**What is being asked:**
Beginning at the line containing "был(а) 1 ч. назад" in the material below and ending at the line containing "Connect je nach Dienst zeitlich begrenzt;", return each line exactly and add nothing.

--- Data provided Enclosed Below ---

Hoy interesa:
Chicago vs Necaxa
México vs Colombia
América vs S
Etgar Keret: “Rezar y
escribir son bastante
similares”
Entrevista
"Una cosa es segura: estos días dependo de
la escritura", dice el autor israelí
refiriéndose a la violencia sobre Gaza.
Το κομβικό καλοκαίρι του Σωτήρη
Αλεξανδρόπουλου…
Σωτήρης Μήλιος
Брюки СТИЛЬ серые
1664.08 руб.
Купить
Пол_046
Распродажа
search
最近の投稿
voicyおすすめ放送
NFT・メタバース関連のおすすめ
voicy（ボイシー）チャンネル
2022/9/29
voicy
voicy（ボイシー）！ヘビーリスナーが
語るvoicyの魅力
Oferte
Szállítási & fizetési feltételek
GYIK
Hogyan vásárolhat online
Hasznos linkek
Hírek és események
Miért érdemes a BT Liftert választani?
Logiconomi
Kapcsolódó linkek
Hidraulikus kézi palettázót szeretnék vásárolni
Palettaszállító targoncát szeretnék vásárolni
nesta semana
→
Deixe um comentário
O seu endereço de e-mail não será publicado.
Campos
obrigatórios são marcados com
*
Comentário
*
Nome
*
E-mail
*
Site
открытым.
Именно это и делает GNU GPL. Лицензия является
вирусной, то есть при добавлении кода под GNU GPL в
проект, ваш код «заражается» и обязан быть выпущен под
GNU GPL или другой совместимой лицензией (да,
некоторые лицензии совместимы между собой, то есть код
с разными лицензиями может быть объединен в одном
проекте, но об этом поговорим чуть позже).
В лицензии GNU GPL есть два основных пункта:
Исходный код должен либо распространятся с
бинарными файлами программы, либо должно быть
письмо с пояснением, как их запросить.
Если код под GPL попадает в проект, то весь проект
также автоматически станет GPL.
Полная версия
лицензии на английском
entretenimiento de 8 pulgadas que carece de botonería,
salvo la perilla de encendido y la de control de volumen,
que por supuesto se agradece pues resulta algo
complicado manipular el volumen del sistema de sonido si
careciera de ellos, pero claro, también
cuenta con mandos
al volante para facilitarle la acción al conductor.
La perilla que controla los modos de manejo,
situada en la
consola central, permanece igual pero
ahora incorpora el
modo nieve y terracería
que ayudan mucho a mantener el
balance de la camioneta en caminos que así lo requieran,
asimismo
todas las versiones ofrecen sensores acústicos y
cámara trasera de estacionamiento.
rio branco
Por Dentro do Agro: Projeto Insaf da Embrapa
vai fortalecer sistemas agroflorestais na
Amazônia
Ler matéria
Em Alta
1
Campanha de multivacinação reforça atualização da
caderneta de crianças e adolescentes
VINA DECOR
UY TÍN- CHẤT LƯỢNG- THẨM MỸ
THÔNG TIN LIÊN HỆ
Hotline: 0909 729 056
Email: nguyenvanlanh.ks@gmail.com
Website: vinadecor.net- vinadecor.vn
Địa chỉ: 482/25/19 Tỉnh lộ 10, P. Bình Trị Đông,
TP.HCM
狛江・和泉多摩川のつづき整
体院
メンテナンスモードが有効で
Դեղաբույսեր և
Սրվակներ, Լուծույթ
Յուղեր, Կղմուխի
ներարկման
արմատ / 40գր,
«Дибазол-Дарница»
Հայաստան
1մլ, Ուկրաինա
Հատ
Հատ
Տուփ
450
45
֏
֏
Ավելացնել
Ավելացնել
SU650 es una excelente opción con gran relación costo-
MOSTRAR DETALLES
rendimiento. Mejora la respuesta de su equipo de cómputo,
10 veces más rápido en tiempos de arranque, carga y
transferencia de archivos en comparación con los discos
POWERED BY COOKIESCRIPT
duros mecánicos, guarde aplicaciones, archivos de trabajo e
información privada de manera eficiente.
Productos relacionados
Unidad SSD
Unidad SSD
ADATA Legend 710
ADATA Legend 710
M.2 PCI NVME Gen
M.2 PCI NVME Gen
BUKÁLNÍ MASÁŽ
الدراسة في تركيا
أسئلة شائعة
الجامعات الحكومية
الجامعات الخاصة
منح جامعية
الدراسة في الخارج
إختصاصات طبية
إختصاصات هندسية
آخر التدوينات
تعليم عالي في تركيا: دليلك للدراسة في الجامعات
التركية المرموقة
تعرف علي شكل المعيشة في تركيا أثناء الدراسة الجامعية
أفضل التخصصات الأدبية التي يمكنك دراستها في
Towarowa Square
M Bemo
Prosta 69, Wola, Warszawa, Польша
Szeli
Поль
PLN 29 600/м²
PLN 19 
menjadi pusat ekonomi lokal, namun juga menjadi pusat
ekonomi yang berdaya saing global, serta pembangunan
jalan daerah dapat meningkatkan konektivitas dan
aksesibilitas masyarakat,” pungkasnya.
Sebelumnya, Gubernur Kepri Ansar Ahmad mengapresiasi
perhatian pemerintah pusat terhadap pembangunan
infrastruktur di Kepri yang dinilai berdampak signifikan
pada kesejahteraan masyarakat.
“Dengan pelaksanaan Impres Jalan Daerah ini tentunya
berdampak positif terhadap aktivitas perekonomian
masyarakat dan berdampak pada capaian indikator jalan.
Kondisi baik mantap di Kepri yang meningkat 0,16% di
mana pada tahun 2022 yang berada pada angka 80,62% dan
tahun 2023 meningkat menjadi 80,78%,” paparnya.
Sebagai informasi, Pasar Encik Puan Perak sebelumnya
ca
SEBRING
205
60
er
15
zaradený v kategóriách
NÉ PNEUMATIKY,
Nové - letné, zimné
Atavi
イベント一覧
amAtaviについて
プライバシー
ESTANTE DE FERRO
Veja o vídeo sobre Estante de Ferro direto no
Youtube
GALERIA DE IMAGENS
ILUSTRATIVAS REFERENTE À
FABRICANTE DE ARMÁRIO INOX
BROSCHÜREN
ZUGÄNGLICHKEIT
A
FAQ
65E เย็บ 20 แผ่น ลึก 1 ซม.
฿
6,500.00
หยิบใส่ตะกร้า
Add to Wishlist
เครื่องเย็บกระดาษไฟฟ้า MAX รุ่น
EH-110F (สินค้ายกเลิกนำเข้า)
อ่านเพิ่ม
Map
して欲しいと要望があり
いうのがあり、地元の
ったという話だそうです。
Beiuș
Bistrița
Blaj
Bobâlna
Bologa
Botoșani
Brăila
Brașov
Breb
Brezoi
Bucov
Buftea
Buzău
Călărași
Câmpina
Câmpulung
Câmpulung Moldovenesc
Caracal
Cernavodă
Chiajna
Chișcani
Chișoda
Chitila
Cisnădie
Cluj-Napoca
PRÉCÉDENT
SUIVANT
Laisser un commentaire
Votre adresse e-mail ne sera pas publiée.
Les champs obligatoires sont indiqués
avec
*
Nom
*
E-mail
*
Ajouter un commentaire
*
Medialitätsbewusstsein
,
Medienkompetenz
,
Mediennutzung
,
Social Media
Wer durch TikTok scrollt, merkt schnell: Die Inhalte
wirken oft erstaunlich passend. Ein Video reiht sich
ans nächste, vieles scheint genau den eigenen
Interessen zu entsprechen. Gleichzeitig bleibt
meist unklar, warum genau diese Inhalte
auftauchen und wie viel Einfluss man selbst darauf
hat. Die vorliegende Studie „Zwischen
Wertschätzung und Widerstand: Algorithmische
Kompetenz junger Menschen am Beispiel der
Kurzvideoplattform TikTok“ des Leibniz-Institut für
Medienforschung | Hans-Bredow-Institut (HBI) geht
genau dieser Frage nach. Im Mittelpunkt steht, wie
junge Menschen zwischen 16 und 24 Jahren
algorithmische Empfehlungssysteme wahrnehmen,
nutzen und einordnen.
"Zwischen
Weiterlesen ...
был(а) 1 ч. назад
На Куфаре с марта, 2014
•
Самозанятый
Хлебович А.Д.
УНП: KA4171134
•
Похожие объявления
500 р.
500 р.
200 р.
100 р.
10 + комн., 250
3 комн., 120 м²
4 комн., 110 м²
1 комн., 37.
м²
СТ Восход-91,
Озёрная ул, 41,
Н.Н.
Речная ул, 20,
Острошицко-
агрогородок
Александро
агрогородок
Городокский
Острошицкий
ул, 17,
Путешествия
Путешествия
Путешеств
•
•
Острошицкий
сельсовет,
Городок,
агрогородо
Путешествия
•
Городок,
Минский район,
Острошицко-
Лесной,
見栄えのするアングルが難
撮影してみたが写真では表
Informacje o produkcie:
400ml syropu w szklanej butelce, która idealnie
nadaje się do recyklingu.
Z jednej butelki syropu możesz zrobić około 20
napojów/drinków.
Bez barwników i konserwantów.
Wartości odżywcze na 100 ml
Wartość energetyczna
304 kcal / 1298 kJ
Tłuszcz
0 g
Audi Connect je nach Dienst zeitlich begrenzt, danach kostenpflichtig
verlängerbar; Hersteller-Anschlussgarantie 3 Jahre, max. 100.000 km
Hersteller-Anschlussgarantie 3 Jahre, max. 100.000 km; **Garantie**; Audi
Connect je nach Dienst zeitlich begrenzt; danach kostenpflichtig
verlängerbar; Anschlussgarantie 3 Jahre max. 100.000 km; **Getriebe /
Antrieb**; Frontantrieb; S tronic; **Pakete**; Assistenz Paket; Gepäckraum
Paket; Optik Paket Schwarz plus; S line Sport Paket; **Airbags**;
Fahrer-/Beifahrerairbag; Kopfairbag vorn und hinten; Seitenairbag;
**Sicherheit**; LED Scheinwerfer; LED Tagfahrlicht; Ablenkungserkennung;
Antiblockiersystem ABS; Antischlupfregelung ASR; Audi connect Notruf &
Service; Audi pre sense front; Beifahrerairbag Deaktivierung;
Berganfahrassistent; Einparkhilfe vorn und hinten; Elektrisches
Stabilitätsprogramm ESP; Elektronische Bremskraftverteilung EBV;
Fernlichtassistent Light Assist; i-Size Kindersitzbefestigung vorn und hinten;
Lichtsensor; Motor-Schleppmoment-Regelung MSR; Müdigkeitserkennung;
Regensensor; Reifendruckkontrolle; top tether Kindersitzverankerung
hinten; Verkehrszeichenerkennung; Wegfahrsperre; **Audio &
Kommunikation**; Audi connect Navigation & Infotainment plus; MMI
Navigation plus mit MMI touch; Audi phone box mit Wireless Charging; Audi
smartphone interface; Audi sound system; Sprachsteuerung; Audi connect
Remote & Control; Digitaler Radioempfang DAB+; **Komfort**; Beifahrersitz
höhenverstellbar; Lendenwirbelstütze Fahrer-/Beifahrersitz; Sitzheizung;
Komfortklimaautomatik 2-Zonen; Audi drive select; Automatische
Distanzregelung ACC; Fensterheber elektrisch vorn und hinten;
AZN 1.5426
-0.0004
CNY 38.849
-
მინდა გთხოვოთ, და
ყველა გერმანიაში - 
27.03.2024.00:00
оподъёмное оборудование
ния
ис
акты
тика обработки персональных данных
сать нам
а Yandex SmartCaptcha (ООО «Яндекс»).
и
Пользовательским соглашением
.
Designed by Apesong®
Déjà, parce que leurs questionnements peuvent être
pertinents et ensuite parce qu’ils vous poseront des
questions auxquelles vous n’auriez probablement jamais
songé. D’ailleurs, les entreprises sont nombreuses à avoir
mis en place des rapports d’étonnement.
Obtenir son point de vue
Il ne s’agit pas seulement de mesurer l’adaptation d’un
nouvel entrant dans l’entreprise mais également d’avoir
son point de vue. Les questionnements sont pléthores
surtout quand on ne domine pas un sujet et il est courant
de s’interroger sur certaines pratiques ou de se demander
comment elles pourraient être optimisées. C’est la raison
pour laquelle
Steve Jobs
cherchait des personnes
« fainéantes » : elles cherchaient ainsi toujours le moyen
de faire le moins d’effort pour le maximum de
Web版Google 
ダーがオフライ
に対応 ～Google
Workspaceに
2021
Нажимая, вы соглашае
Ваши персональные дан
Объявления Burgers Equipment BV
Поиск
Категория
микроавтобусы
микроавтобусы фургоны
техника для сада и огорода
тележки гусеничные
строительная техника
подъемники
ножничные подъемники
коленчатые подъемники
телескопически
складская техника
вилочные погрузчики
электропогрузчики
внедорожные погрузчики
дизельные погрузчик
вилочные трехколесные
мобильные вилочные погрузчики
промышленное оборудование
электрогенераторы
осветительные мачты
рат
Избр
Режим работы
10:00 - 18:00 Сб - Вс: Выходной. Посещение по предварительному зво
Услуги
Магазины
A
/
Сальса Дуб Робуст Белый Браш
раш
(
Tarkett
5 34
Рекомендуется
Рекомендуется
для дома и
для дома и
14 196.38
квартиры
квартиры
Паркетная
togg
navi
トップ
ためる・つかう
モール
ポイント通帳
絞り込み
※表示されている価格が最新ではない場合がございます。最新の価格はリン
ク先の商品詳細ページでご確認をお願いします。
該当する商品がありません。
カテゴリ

--- End of Enclosed Data provided ---

**Solution:**
был(а) 1 ч. назад
На Куфаре с марта, 2014
•
Самозанятый
Хлебович А.Д.
УНП: KA4171134
•
Похожие объявления
500 р.
500 р.
200 р.
100 р.
10 + комн., 250
3 комн., 120 м²
4 комн., 110 м²
1 комн., 37.
м²
СТ Восход-91,
Озёрная ул, 41,
Н.Н.
Речная ул, 20,
Острошицко-
агрогородок
Александро
агрогородок
Городокский
Острошицкий
ул, 17,
Путешествия
Путешествия
Путешеств
•
•
Острошицкий
сельсовет,
Городок,
агрогородо
Путешествия
•
Городок,
Минский район,
Острошицко-
Лесной,
見栄えのするアングルが難
撮影してみたが写真では表
Informacje o produkcie:
400ml syropu w szklanej butelce, która idealnie
nadaje się do recyklingu.
Z jednej butelki syropu możesz zrobić około 20
napojów/drinków.
Bez barwników i konserwantów.
Wartości odżywcze na 100 ml
Wartość energetyczna
304 kcal / 1298 kJ
Tłuszcz
0 g
Audi Connect je nach Dienst zeitlich begrenzt, danach kostenpflichtig
verlängerbar; Hersteller-Anschlussgarantie 3 Jahre, max. 100.000 km
Hersteller-Anschlussgarantie 3 Jahre, max. 100.000 km; **Garantie**; Audi
Connect je nach Dienst zeitlich begrenzt; danach kostenpflichtig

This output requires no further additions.